OBJECTIVES:
#1 In the text on toilet breaks at work, what age does the title of the Scottish worker's blog give?
#2 Copy the text on toilet breaks at work, starting with "Their tone is" and going on through "is apparently unimportant.", but swap "resignation" for "acceptance".

It was just the latest act in what had been a long running battle in my call centre – A fierce fight over the very right to answer the call of nature. Previous to the sticky-taped missive a number of memos prohibiting the use of the toilet in work time ‘unless an emergency’ had been issued, and subsequently ignored, amid much canteen and car-park whispering of  ‘how dare they.’  Even those among us who would usually be the most docile and compliant members of pro-management staff were up-in-arms. We were unanimously agreed; the right to go when we needed to go was an inalienable one which we would not give up easily.

But it seems that it is not just my call centre where the toilet issue created strong feelings; In a blog titled The Secret Diary of a Call Centre Worker Aged 31 1/2 a Scottish Call Centre worker describes their fiery response to receiving a note telling them that they could not use the toilet on their shift:

Imagine being 31 (and a 1/2) years old and being told you’re not allowed to vist the loo. Immature it may be, but I did infact give my “team leader” the extended middle finger after being told this. Who the hell does she think she is?!

Their tone is however, ultimately one of resignation. For them being denied the right to take a toilet break when needed is all part of the call centre:

This is just call centre life unfortunately. We have to be available at all times other than scheduled breaks, needing to pee is apparently unimportant.

DATA SUPPLIED:
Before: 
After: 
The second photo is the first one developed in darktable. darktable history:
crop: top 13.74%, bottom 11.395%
---
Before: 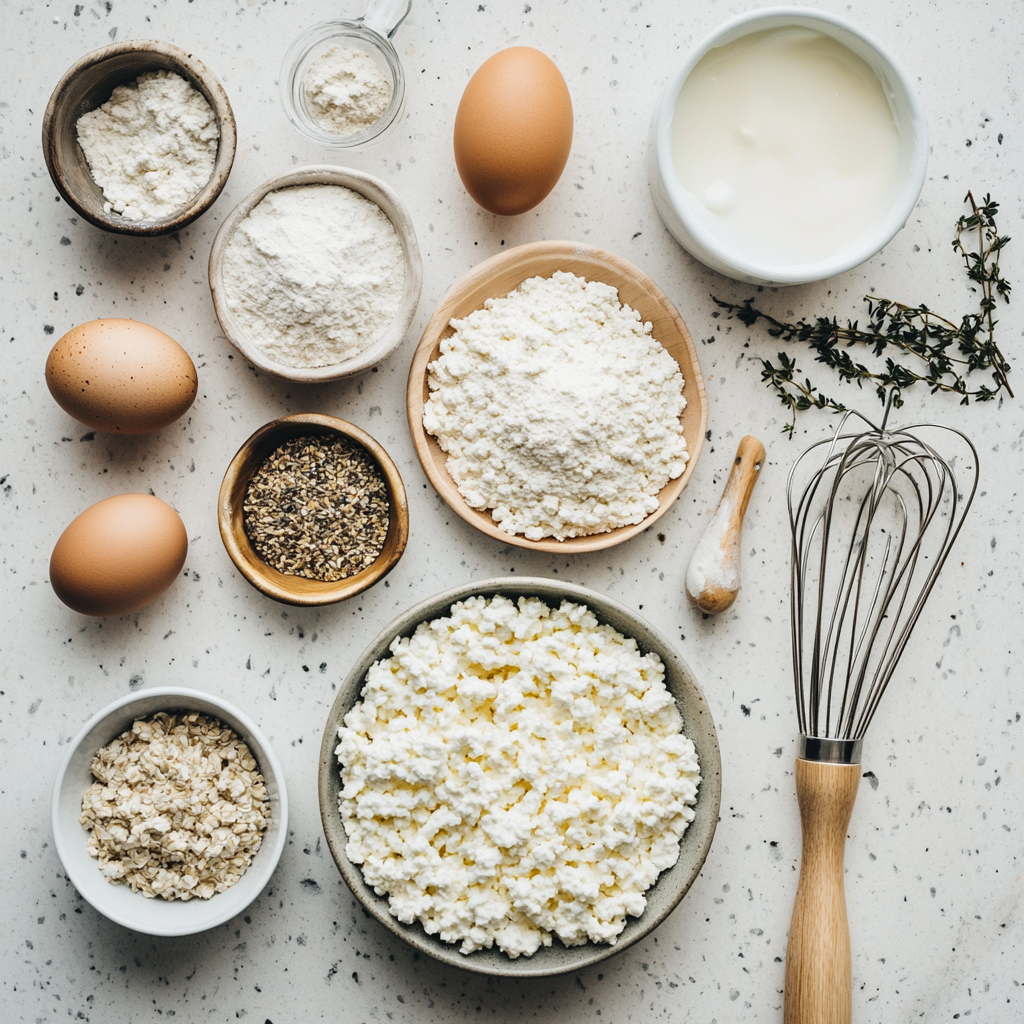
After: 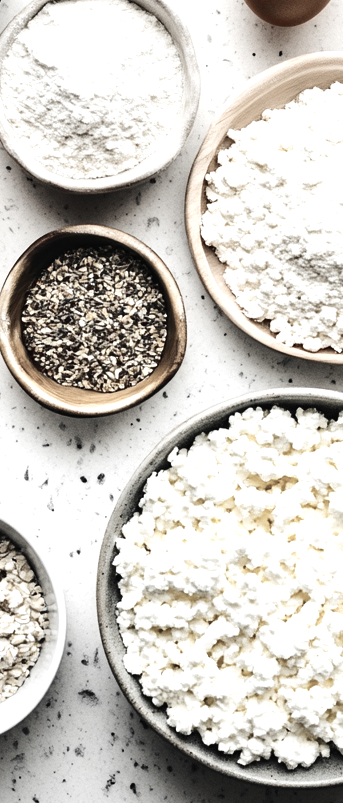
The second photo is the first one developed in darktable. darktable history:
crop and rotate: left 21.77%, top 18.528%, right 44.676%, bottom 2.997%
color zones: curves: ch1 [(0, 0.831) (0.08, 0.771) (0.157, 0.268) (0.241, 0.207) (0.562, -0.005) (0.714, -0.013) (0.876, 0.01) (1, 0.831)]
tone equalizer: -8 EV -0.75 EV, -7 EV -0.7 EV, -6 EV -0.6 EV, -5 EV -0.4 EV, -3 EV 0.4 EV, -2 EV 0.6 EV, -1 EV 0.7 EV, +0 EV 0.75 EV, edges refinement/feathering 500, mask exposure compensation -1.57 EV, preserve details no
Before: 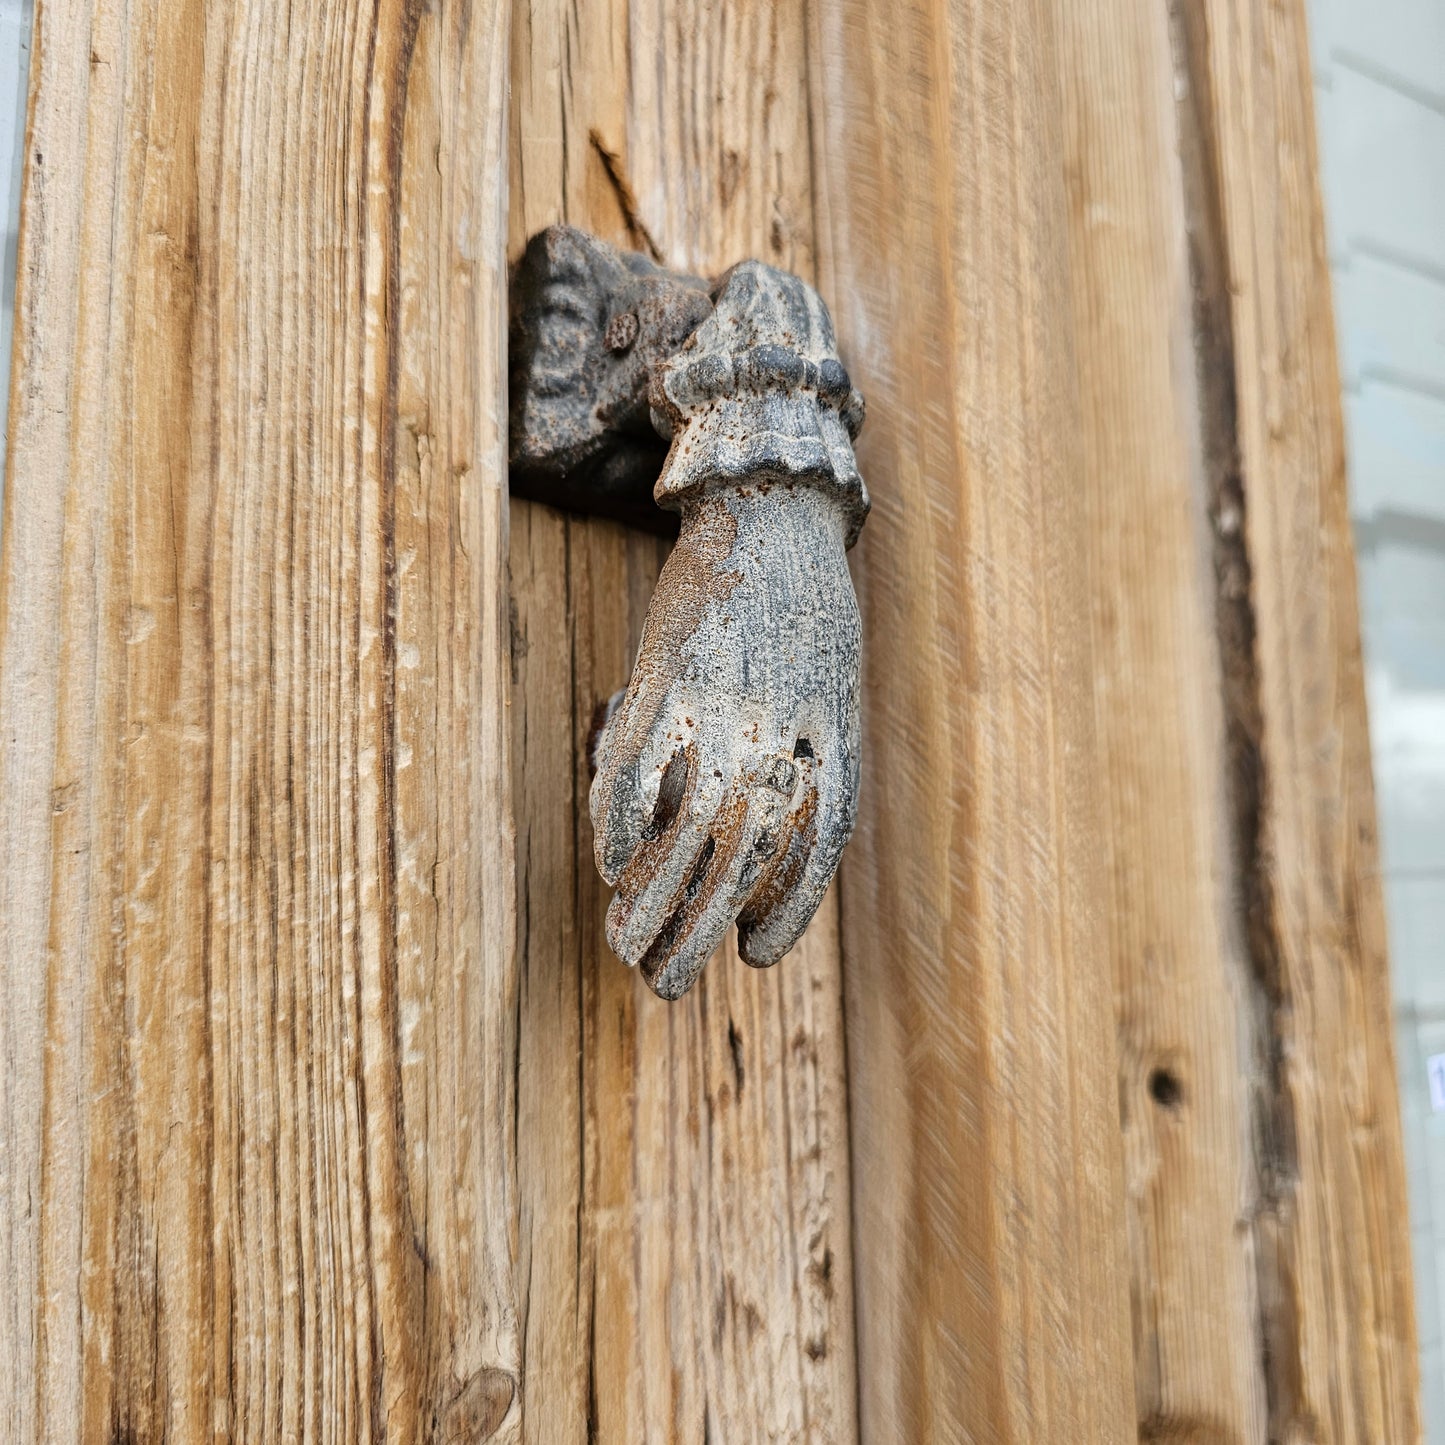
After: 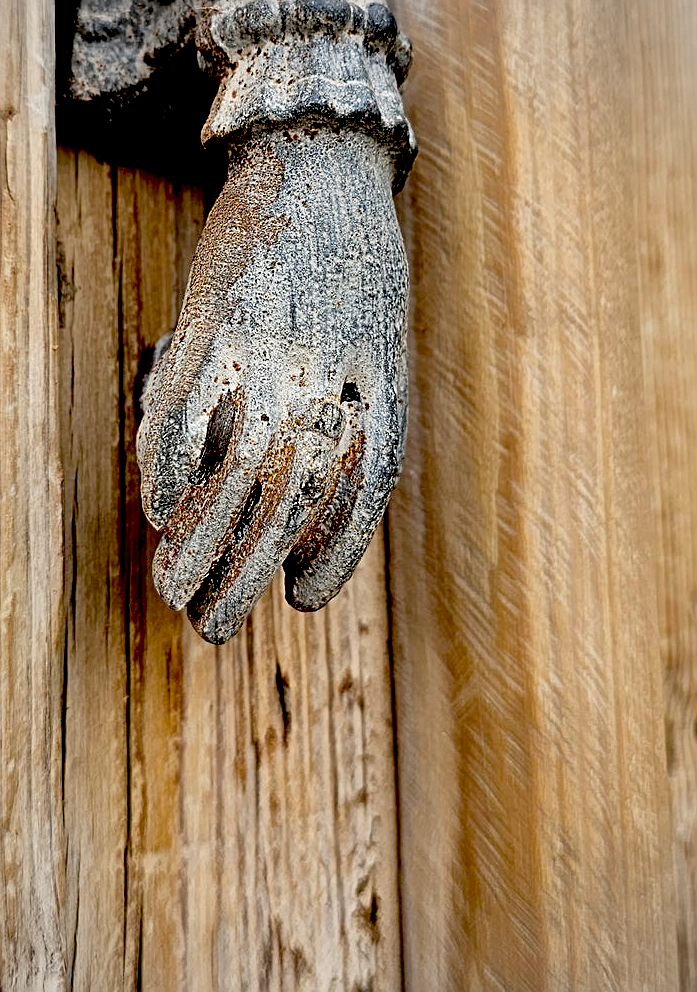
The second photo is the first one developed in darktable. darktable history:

RESULTS FOR EACH TASK:
#1 31 1/2

#2
Their tone is however, ultimately one of acceptance. For them being denied the right to take a toilet break when needed is all part of the call centre:

This is just call centre life unfortunately. We have to be available at all times other than scheduled breaks, needing to pee is apparently unimportant.